Volta da súmula nº 394
É lamentável que, após mais de 500 anos, não saiba o Brasil com exatidão quem aplica a sanção aos integrantes do primeiro escalão do Governo pela prática de improbidade administrativa
Djalma Pinto
Advogado
Publicado em 24 de dezembro de 2002, em O POVO
Qualquer menção à palavra privilégio, no Brasil, gera indignação. Isso decorre do descaso para com o princípio da igualdade, permanentemente afrontado entre nós. Por isso, foro privilegiado para a população está associado à idéia de impunidade. Aliás, a realidade constatada, tomando-se como base os processos em tramitação, envolvendo pessoas distinguidas com o foro especial pela prerrogativa de função, não é promissora. Por exemplo, se um Senador praticar um homicídio, durante o exercício do mandato, será julgado pelo Supremo Tribunal Federal.
Todavia, se marcado para determinada data o julgamento e, por qualquer razão, deixar ele o mandato antes de sua ocorrência, o processo deve retornar para o Juiz criminal do lugar onde ocorreu o crime, iniciando-se um longo percurso que ninguém sabe quando termina. Isso em decorrência da revogação pelo STF de sua Súmula nº 394.
O projeto de lei, recentemente votado no Congresso, que estabelece o foro privilegiado para agentes políticos nas ações de improbidade e o mantém, nos casos de crime comum, após a saída do cargo, na prática, restabeleceu a eficácia da Súmula 394, pondo fim a uma longa controvérsia travada entre doutrinadores e julgadores sobre a competência para julgar ação de improbidade contra o Presidente, Ministros etc.
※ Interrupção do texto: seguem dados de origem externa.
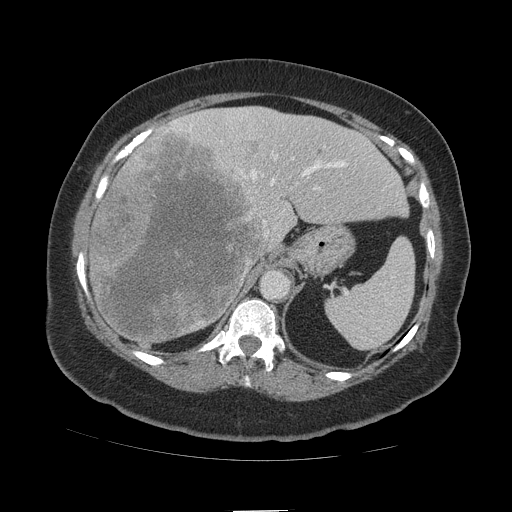
Contrast-enhanced abdominal CT (liver protocol), one axial slice; slice 76 of 109 in the series (ordered by position); reconstruction kernel STANDARD; soft-tissue window (W 400 / L 40 HU); 2.5 mm slice thickness; 512 × 512 image matrix. From the clinical record (not read from this slice): diagnosis: hepatocellular carcinoma (patient treated with transarterial chemoembolisation; whether this scan precedes or follows treatment is not stated here); TNM stage (as recorded): Stage-IVB; Child-Pugh class: A; tumour nodularity: multinodular.
Annotated regions visible in this slice (semi-automatic segmentation, software-assisted and operator-edited):
- liver parenchyma outside the tumour (the mass and vessels are separate outlines, so this box may not span the whole liver): box from (x=88, y=106) to (x=406, y=343) px
- mass: (x=90, y=132)–(x=273, y=349)
- portal vein: (x=166, y=109)–(x=348, y=189)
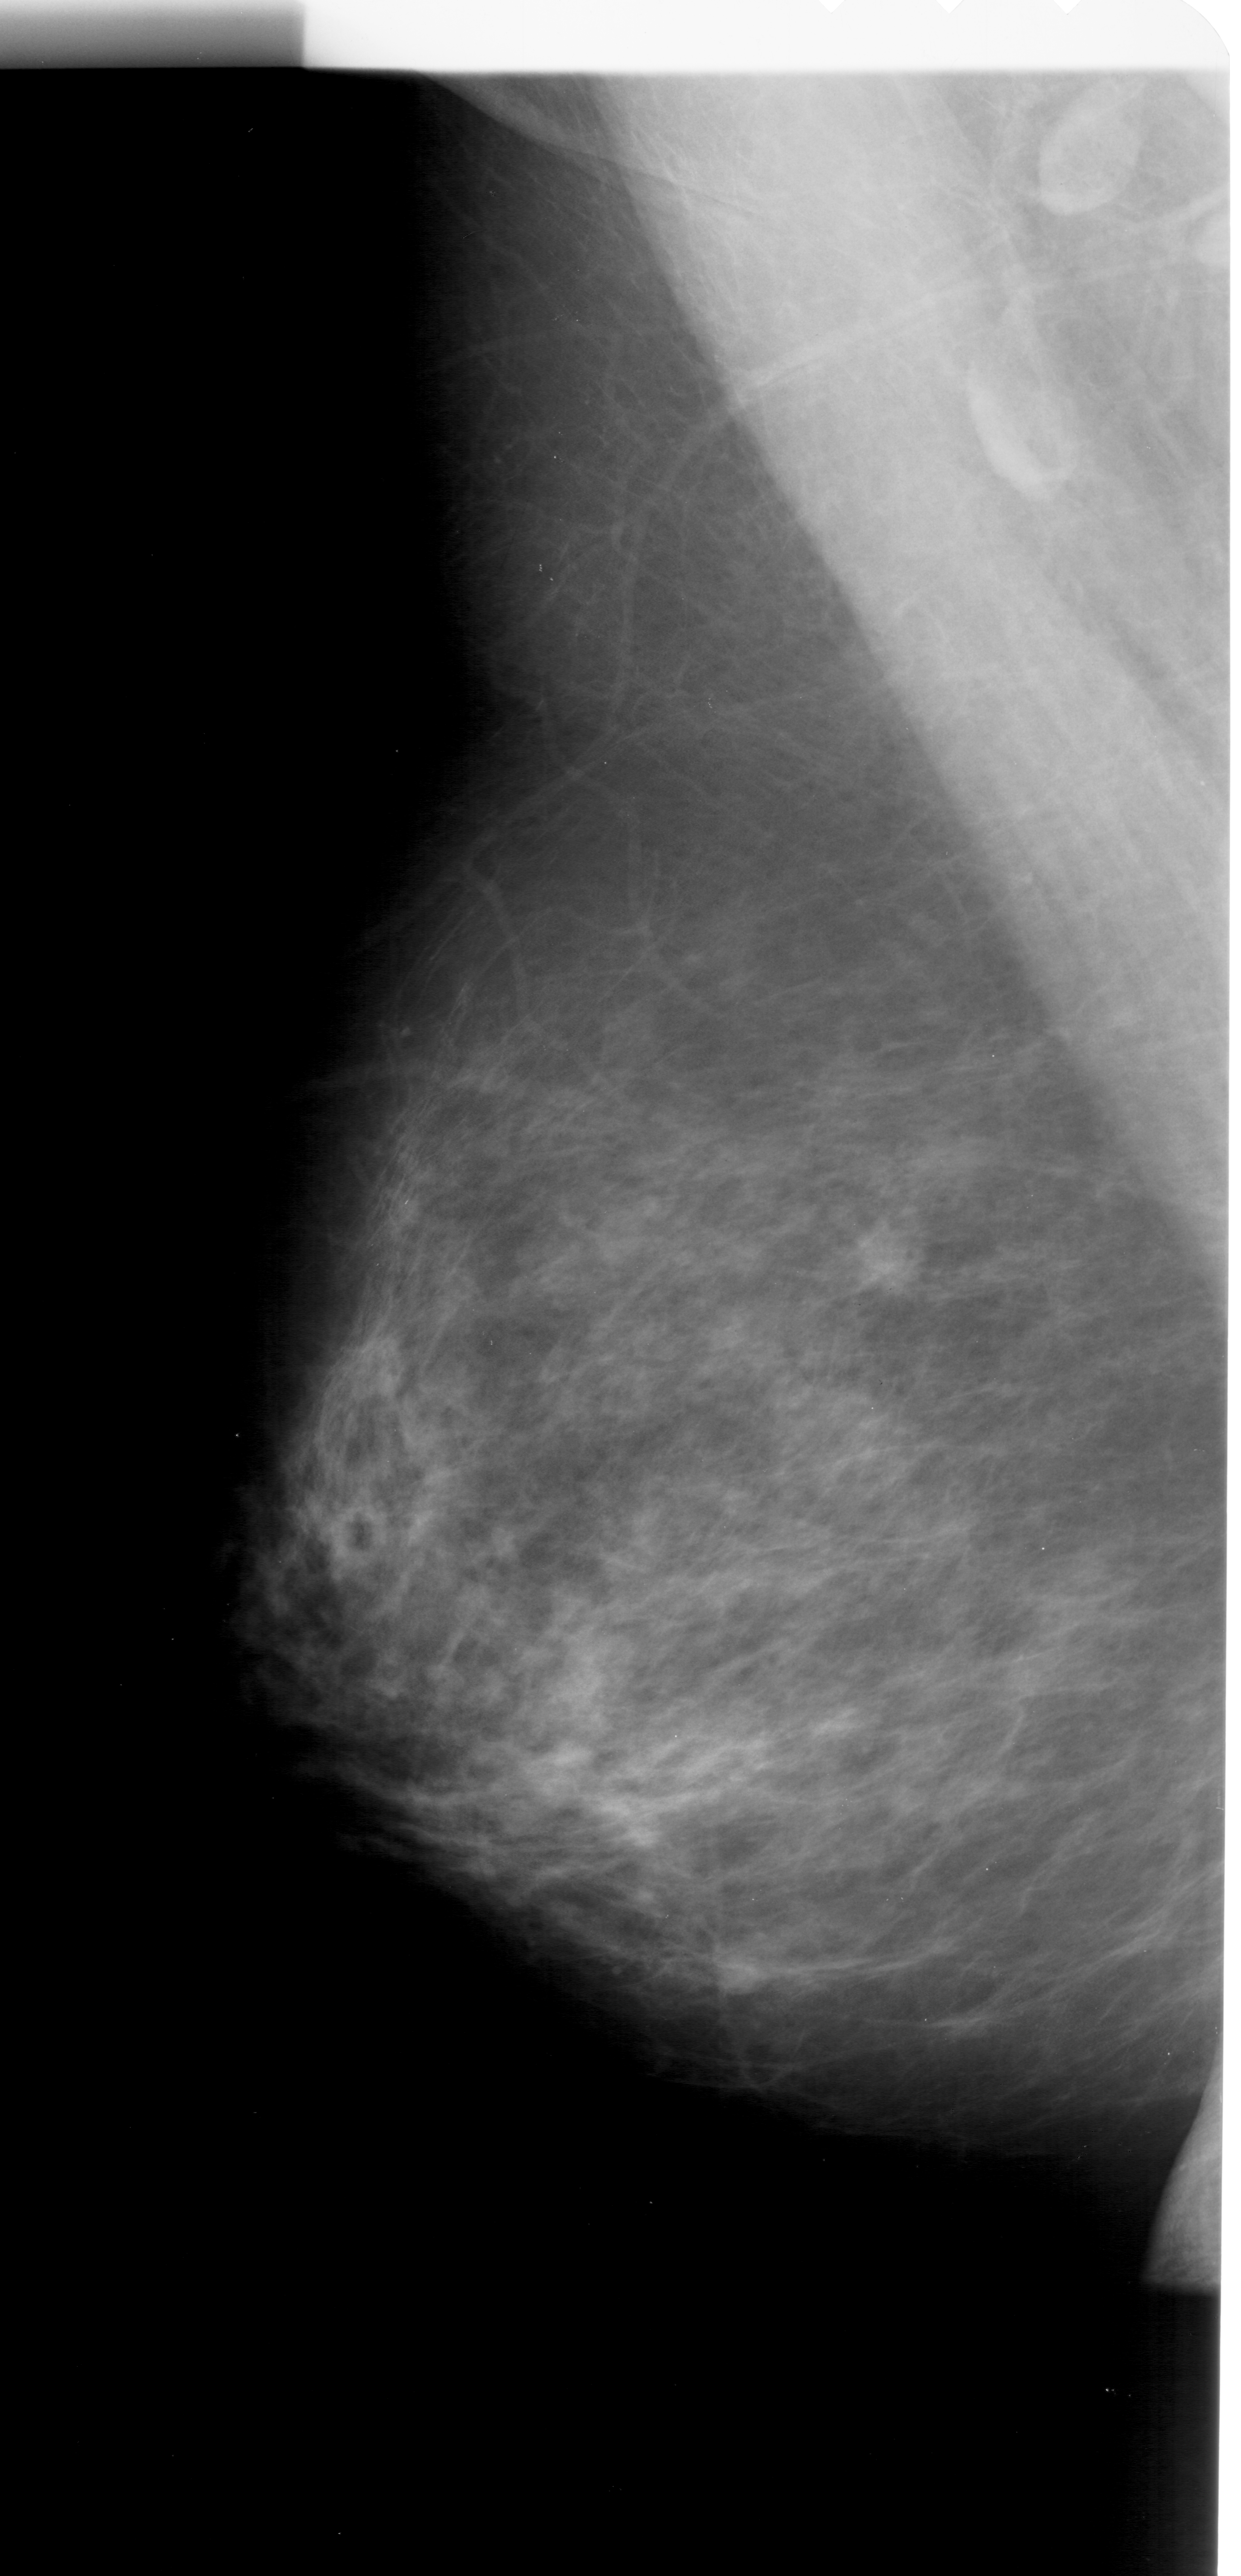
Scanned film-screen mammogram. Left breast. MLO view. 1241 × 2576 image matrix.
Expert-marked regions of interest on this film, with their recorded descriptors:
- mass, shape irregular, margins ill defined; BI-RADS assessment category 4; pathology (as recorded): malignant: box from (x=836, y=1214) to (x=927, y=1302) px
É lamentável que, após mais de 500 anos, não saiba o Brasil com exatidão quem aplica a sanção aos integrantes do primeiro escalão do Governo pela prática de improbidade administrativa. Só agora acaba essa indefinição.
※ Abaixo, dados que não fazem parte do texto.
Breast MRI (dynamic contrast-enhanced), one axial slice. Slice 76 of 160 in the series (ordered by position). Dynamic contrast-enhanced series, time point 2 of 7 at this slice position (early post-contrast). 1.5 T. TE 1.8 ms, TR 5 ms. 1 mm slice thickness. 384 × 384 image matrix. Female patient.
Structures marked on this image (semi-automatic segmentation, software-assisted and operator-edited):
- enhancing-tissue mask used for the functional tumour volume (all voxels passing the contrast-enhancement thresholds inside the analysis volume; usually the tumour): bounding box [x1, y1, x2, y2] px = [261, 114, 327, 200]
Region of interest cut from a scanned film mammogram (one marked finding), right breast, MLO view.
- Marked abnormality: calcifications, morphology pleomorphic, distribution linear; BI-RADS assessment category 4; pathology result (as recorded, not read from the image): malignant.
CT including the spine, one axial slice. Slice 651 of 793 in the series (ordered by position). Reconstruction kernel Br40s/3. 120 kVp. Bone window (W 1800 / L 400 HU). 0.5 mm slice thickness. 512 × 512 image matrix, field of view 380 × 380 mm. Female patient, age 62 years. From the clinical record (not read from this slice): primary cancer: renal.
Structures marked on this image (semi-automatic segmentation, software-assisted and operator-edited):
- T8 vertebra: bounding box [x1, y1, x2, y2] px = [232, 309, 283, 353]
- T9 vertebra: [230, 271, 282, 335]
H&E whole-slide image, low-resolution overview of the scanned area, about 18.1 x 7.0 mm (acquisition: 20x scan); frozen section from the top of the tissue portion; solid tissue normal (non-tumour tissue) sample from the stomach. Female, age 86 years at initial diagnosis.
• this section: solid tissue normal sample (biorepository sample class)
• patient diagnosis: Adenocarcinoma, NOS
Entretanto, a bem da verdade, a preocupação maior da sociedade não é com o foro privilegiado em si. Isso parece nítido pelas manifestações dos seus diversos segmentos. A preocupação é com a efetiva aplicação da lei, tendo em vista a restrição das partes legitimadas para a propositura da ação de improbidade. No caso do Presidente da República, Ministro de Estado, Deputados Federais e Senadores essa legitimação se restringe ao Procurador Geral da República, ficando os demais membros do Ministério Público impedidos de qualquer atuação, como ocorreu em recente julgamento no STF, envolvendo o caso do passeio de um Ministro a Fernando de Noronha.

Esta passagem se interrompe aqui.